▸ Aim of the task:
In the entries below, find the line with "2: (280, 421, 1.86)" and the line with "35: (140, 454, 2.03)"; give again those lines and every line between them, exactly.

**** Source data

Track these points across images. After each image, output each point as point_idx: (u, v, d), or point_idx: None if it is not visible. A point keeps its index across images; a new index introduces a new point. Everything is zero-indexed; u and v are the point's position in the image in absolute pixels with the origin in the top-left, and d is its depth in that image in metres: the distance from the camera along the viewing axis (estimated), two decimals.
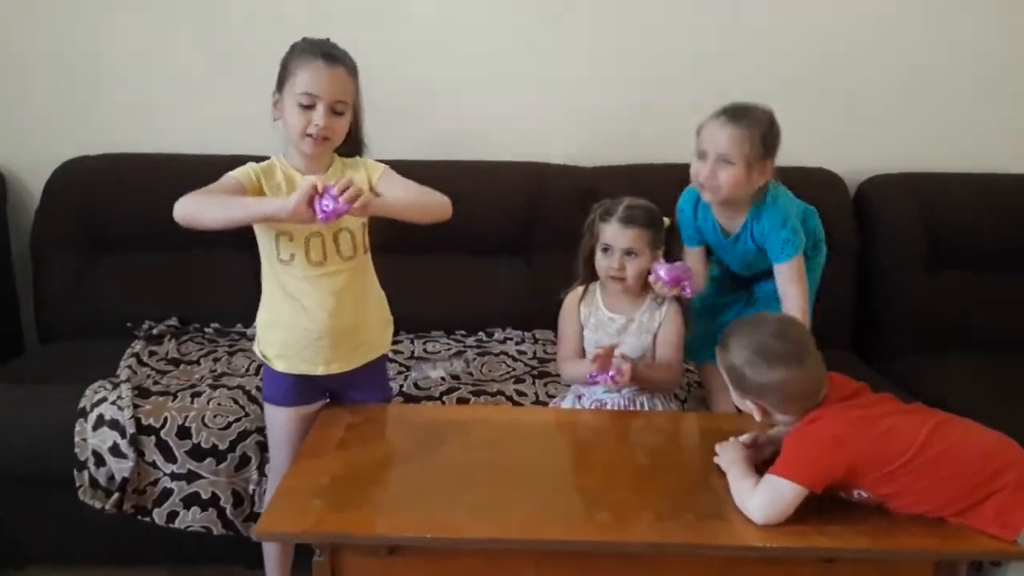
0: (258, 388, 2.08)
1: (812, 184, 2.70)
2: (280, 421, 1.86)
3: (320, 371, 1.82)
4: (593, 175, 2.76)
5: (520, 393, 2.24)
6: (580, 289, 2.07)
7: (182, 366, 2.38)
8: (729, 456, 1.60)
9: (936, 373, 2.47)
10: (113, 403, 2.07)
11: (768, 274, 2.05)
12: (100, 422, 2.04)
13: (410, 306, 2.52)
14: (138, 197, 2.62)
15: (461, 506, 1.50)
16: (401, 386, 2.24)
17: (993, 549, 1.43)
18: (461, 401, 2.19)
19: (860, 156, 2.80)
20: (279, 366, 1.82)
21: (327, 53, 1.72)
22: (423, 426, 1.83)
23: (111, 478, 2.04)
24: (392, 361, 2.41)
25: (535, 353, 2.50)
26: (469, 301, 2.64)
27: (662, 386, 2.03)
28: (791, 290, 1.95)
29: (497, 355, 2.48)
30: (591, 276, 2.05)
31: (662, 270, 1.90)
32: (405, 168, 2.66)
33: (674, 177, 2.65)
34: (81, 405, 2.08)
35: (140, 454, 2.03)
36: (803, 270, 1.98)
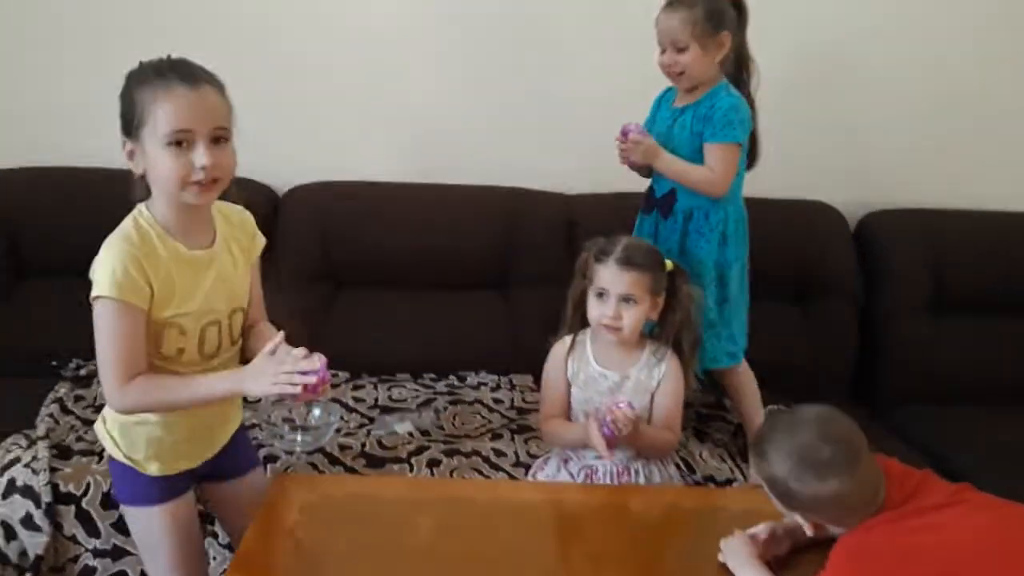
0: None
1: (810, 218, 2.59)
2: (155, 523, 1.52)
3: (203, 460, 1.55)
4: (573, 203, 2.57)
5: (498, 452, 2.01)
6: (568, 340, 1.83)
7: None
8: (738, 557, 1.38)
9: (939, 423, 2.34)
10: (27, 466, 1.80)
11: (668, 204, 2.04)
12: (11, 488, 1.78)
13: (374, 346, 2.37)
14: (66, 215, 2.36)
15: None
16: (363, 444, 1.99)
17: None
18: (432, 463, 1.95)
19: (860, 189, 2.65)
20: (153, 470, 1.49)
21: (185, 74, 1.34)
22: (389, 505, 1.58)
23: (23, 554, 1.78)
24: (353, 411, 2.17)
25: (513, 402, 2.27)
26: (439, 340, 2.41)
27: (660, 451, 1.81)
28: (707, 168, 1.96)
29: (471, 403, 2.25)
30: (581, 324, 1.81)
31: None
32: (371, 190, 2.51)
33: None
34: None
35: (57, 527, 1.78)
36: (735, 165, 1.98)
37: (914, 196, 2.63)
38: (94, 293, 1.34)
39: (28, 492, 1.77)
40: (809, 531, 1.35)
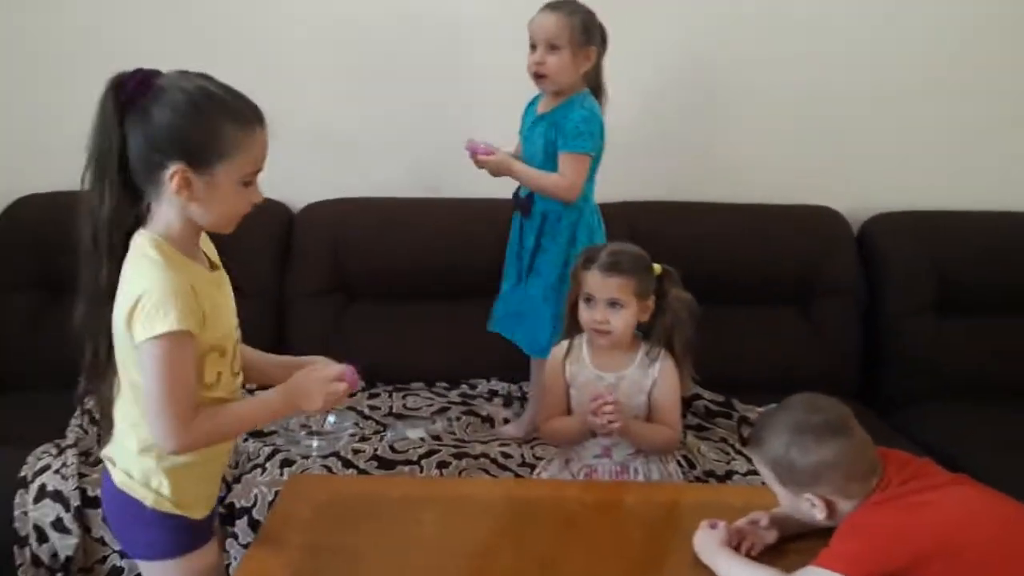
0: None
1: (813, 223, 2.62)
2: (200, 564, 1.43)
3: (210, 507, 1.48)
4: None
5: (506, 455, 2.08)
6: (565, 344, 1.89)
7: None
8: (708, 547, 1.42)
9: (945, 422, 2.35)
10: (57, 472, 1.90)
11: (528, 203, 2.13)
12: (42, 493, 1.87)
13: (388, 356, 2.43)
14: None
15: None
16: (376, 449, 2.07)
17: None
18: (441, 465, 2.02)
19: (863, 193, 2.68)
20: (199, 512, 1.41)
21: (260, 115, 1.30)
22: (397, 502, 1.66)
23: (54, 556, 1.87)
24: (368, 419, 2.25)
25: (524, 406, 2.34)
26: (451, 350, 2.47)
27: (659, 447, 1.86)
28: (558, 176, 2.04)
29: (484, 418, 2.32)
30: (576, 329, 1.88)
31: None
32: (383, 205, 2.59)
33: (665, 215, 2.58)
34: (22, 474, 1.91)
35: (86, 529, 1.87)
36: (584, 174, 2.07)
37: (916, 199, 2.65)
38: (152, 333, 1.22)
39: (58, 497, 1.86)
40: (822, 515, 1.35)
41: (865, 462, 1.35)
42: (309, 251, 2.54)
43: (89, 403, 2.26)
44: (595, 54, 2.08)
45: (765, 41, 2.61)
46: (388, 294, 2.54)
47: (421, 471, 2.00)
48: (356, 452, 2.05)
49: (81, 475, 1.90)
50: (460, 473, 2.00)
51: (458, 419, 2.28)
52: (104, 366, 1.35)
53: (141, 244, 1.29)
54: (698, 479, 2.00)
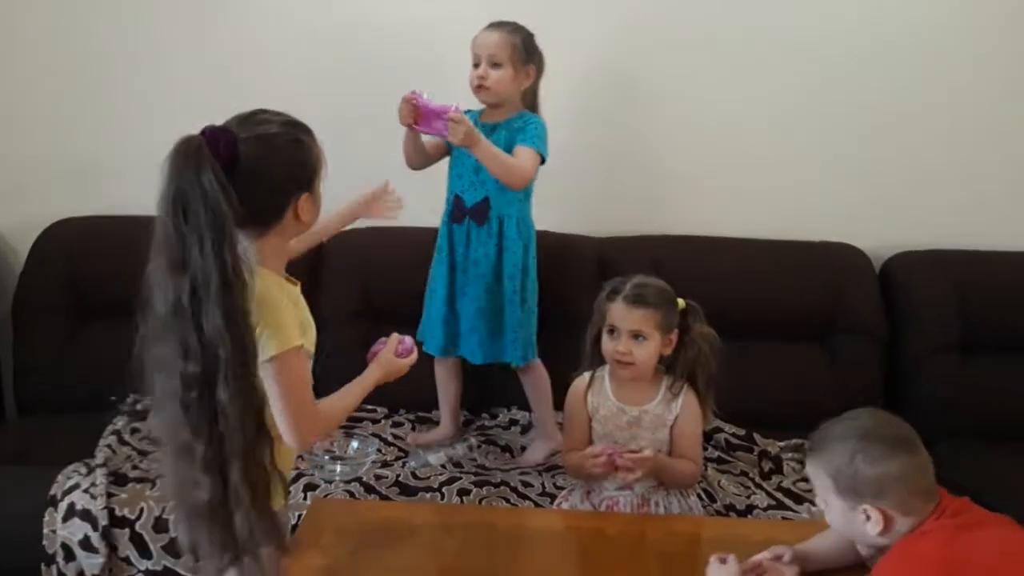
0: None
1: (836, 260, 2.63)
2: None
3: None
4: (604, 245, 2.63)
5: (526, 484, 2.10)
6: (587, 376, 1.91)
7: None
8: None
9: (969, 461, 2.30)
10: (86, 491, 1.93)
11: (483, 211, 2.19)
12: (71, 512, 1.90)
13: (410, 384, 2.43)
14: (127, 261, 2.46)
15: None
16: (398, 475, 2.09)
17: None
18: (462, 492, 2.04)
19: (886, 231, 2.68)
20: (275, 504, 1.41)
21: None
22: (418, 528, 1.68)
23: (81, 574, 1.89)
24: (391, 445, 2.28)
25: None
26: (472, 378, 2.47)
27: (680, 481, 1.87)
28: (515, 160, 2.12)
29: (503, 447, 2.34)
30: (599, 361, 1.89)
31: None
32: (407, 235, 2.62)
33: (689, 250, 2.60)
34: (52, 493, 1.94)
35: (113, 548, 1.90)
36: (535, 169, 2.16)
37: (938, 237, 2.65)
38: (275, 351, 1.31)
39: (86, 516, 1.89)
40: (877, 529, 1.31)
41: (928, 480, 1.34)
42: (335, 278, 2.57)
43: (119, 423, 2.31)
44: (534, 72, 2.19)
45: (789, 78, 2.63)
46: (414, 319, 2.57)
47: (442, 498, 2.02)
48: (378, 478, 2.08)
49: (110, 495, 1.93)
50: (481, 501, 2.02)
51: (479, 447, 2.30)
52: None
53: (248, 276, 1.30)
54: (718, 512, 2.01)
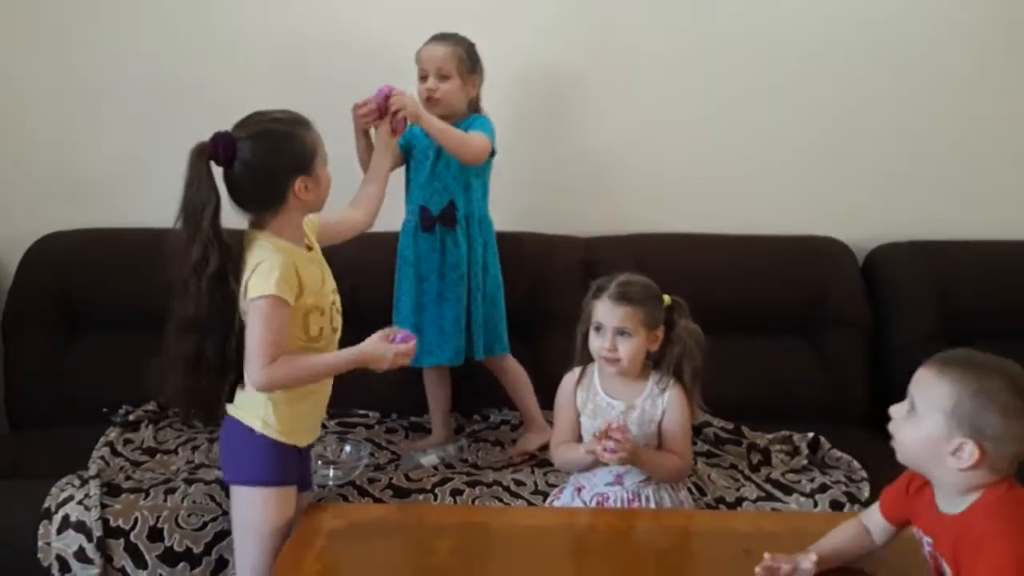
0: None
1: (819, 253, 2.65)
2: (284, 504, 1.71)
3: (314, 438, 1.84)
4: (588, 245, 2.66)
5: (518, 483, 2.11)
6: (577, 372, 1.94)
7: (158, 456, 2.25)
8: None
9: None
10: (80, 503, 1.94)
11: (451, 215, 2.24)
12: (65, 524, 1.91)
13: (402, 388, 2.45)
14: (116, 274, 2.54)
15: None
16: (391, 477, 2.11)
17: None
18: (455, 493, 2.06)
19: (868, 223, 2.71)
20: (297, 440, 1.75)
21: (303, 116, 1.71)
22: (411, 530, 1.69)
23: None
24: (384, 449, 2.29)
25: None
26: (465, 382, 2.49)
27: (669, 475, 1.89)
28: (466, 135, 2.18)
29: (493, 443, 2.36)
30: (589, 358, 1.91)
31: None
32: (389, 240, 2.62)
33: (674, 247, 2.62)
34: (46, 505, 1.95)
35: (108, 559, 1.90)
36: (487, 151, 2.21)
37: (920, 228, 2.68)
38: (254, 294, 1.60)
39: (81, 527, 1.90)
40: (964, 464, 1.26)
41: None
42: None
43: (111, 434, 2.32)
44: (479, 82, 2.27)
45: (765, 72, 2.66)
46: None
47: (435, 499, 2.03)
48: (371, 481, 2.09)
49: (103, 505, 1.93)
50: (473, 501, 2.04)
51: (469, 446, 2.32)
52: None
53: (260, 243, 1.66)
54: (708, 506, 2.02)
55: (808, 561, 1.46)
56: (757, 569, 1.45)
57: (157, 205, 2.57)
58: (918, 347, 2.54)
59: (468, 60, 2.22)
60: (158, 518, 1.92)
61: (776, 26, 2.64)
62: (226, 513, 1.92)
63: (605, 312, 1.81)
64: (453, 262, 2.24)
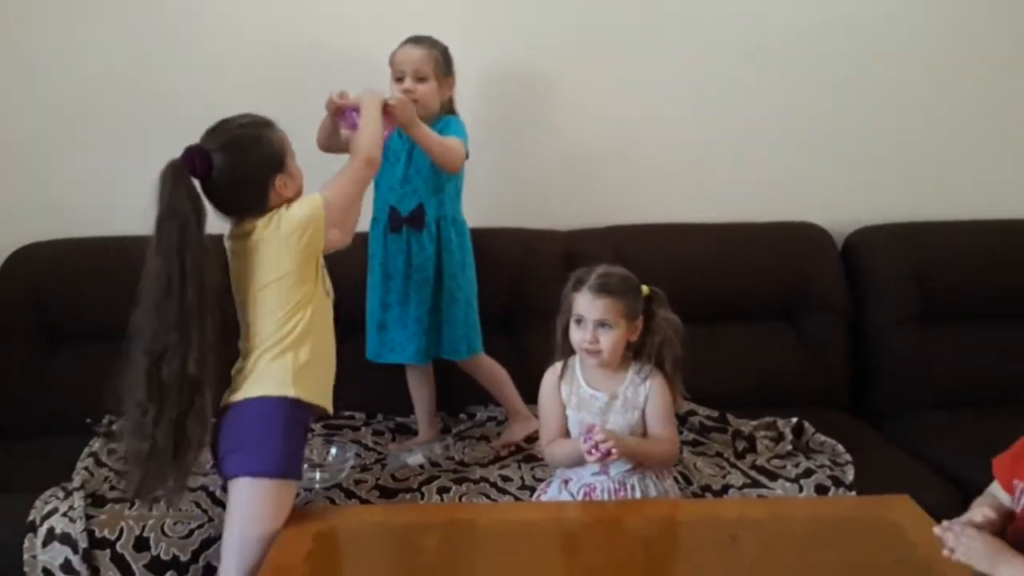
0: (223, 488, 1.92)
1: (798, 238, 2.67)
2: (292, 499, 1.73)
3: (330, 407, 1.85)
4: (568, 239, 2.65)
5: (505, 479, 2.11)
6: (559, 366, 1.94)
7: None
8: (981, 547, 1.25)
9: (937, 430, 2.39)
10: (65, 515, 1.92)
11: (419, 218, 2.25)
12: (51, 536, 1.89)
13: (386, 385, 2.45)
14: (95, 284, 2.51)
15: None
16: (378, 479, 2.10)
17: None
18: (442, 491, 2.06)
19: (846, 207, 2.73)
20: (326, 402, 1.80)
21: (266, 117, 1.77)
22: (397, 530, 1.69)
23: None
24: (370, 450, 2.29)
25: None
26: (446, 379, 2.49)
27: (660, 459, 1.90)
28: (443, 138, 2.20)
29: (478, 439, 2.36)
30: (570, 351, 1.92)
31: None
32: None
33: (654, 238, 2.62)
34: (31, 518, 1.92)
35: (94, 570, 1.88)
36: (463, 157, 2.23)
37: (897, 211, 2.70)
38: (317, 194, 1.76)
39: (66, 539, 1.88)
40: None
41: None
42: None
43: (95, 445, 2.30)
44: (453, 83, 2.29)
45: (741, 61, 2.67)
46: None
47: (422, 498, 2.03)
48: (358, 483, 2.08)
49: (88, 516, 1.91)
50: (460, 498, 2.03)
51: (455, 444, 2.33)
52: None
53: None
54: (694, 494, 2.03)
55: (980, 515, 1.36)
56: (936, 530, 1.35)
57: (135, 214, 2.61)
58: (897, 329, 2.58)
59: (444, 63, 2.24)
60: (144, 527, 1.90)
61: (751, 14, 2.65)
62: (212, 520, 1.91)
63: (586, 304, 1.82)
64: (419, 264, 2.25)
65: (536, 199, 2.72)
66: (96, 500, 1.99)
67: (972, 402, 2.47)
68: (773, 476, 2.10)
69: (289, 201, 1.76)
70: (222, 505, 1.91)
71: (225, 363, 1.78)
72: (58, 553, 1.88)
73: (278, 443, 1.70)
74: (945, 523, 1.35)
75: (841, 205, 2.72)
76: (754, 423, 2.34)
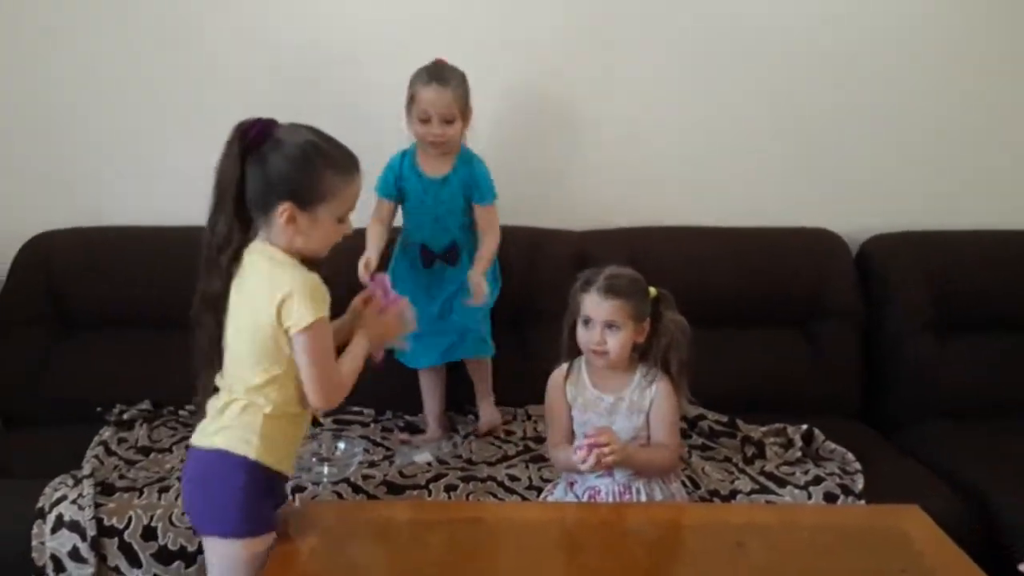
0: None
1: (813, 245, 2.66)
2: (267, 549, 1.57)
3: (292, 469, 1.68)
4: (580, 239, 2.65)
5: (512, 478, 2.11)
6: (565, 367, 1.94)
7: (152, 455, 2.24)
8: None
9: (950, 440, 2.37)
10: (74, 502, 1.93)
11: (454, 254, 2.28)
12: (59, 523, 1.90)
13: (397, 383, 2.45)
14: (108, 273, 2.54)
15: None
16: (385, 475, 2.11)
17: None
18: (449, 488, 2.06)
19: (862, 215, 2.71)
20: (288, 469, 1.63)
21: (357, 164, 1.57)
22: (403, 526, 1.69)
23: None
24: (378, 446, 2.29)
25: (526, 432, 2.37)
26: (453, 378, 2.49)
27: (659, 468, 1.89)
28: (492, 232, 2.27)
29: (485, 435, 2.37)
30: (576, 352, 1.92)
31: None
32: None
33: (668, 241, 2.62)
34: (40, 505, 1.94)
35: (102, 558, 1.90)
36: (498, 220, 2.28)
37: (913, 219, 2.68)
38: (304, 324, 1.48)
39: (75, 527, 1.89)
40: None
41: None
42: None
43: (105, 434, 2.32)
44: (471, 111, 2.25)
45: (756, 66, 2.66)
46: None
47: (430, 495, 2.03)
48: (366, 478, 2.09)
49: (98, 504, 1.93)
50: (467, 496, 2.04)
51: (463, 442, 2.33)
52: (211, 355, 1.58)
53: (267, 250, 1.54)
54: (702, 499, 2.02)
55: None
56: None
57: (148, 204, 2.65)
58: (911, 338, 2.56)
59: (465, 96, 2.22)
60: (152, 517, 1.92)
61: (767, 20, 2.64)
62: None
63: (594, 306, 1.81)
64: (447, 287, 2.29)
65: (550, 198, 2.71)
66: (105, 488, 2.01)
67: (985, 412, 2.45)
68: (782, 483, 2.09)
69: (300, 250, 1.55)
70: None
71: None
72: (66, 540, 1.89)
73: (240, 504, 1.55)
74: None
75: (856, 212, 2.71)
76: (764, 429, 2.33)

********

▸ Answer area:
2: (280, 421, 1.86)
3: (320, 371, 1.82)
4: (593, 175, 2.76)
5: (520, 393, 2.24)
6: (580, 289, 2.07)
7: (182, 366, 2.38)
8: (729, 456, 1.60)
9: (936, 373, 2.47)
10: (113, 403, 2.07)
11: (768, 274, 2.05)
12: (100, 422, 2.04)
13: (410, 306, 2.52)
14: (138, 197, 2.62)
15: (461, 506, 1.50)
16: (401, 386, 2.24)
17: (993, 549, 1.43)
18: (461, 401, 2.19)
19: (860, 156, 2.80)
20: (279, 366, 1.82)
21: (327, 53, 1.72)
22: (423, 426, 1.83)
23: (111, 478, 2.04)
24: (392, 361, 2.41)
25: (535, 353, 2.50)
26: (469, 301, 2.64)
27: (662, 386, 2.03)
28: (791, 290, 1.95)
29: (497, 355, 2.48)
30: (591, 276, 2.05)
31: (662, 270, 1.90)
32: (405, 168, 2.66)
33: (674, 177, 2.65)
34: (81, 405, 2.08)
35: (140, 454, 2.03)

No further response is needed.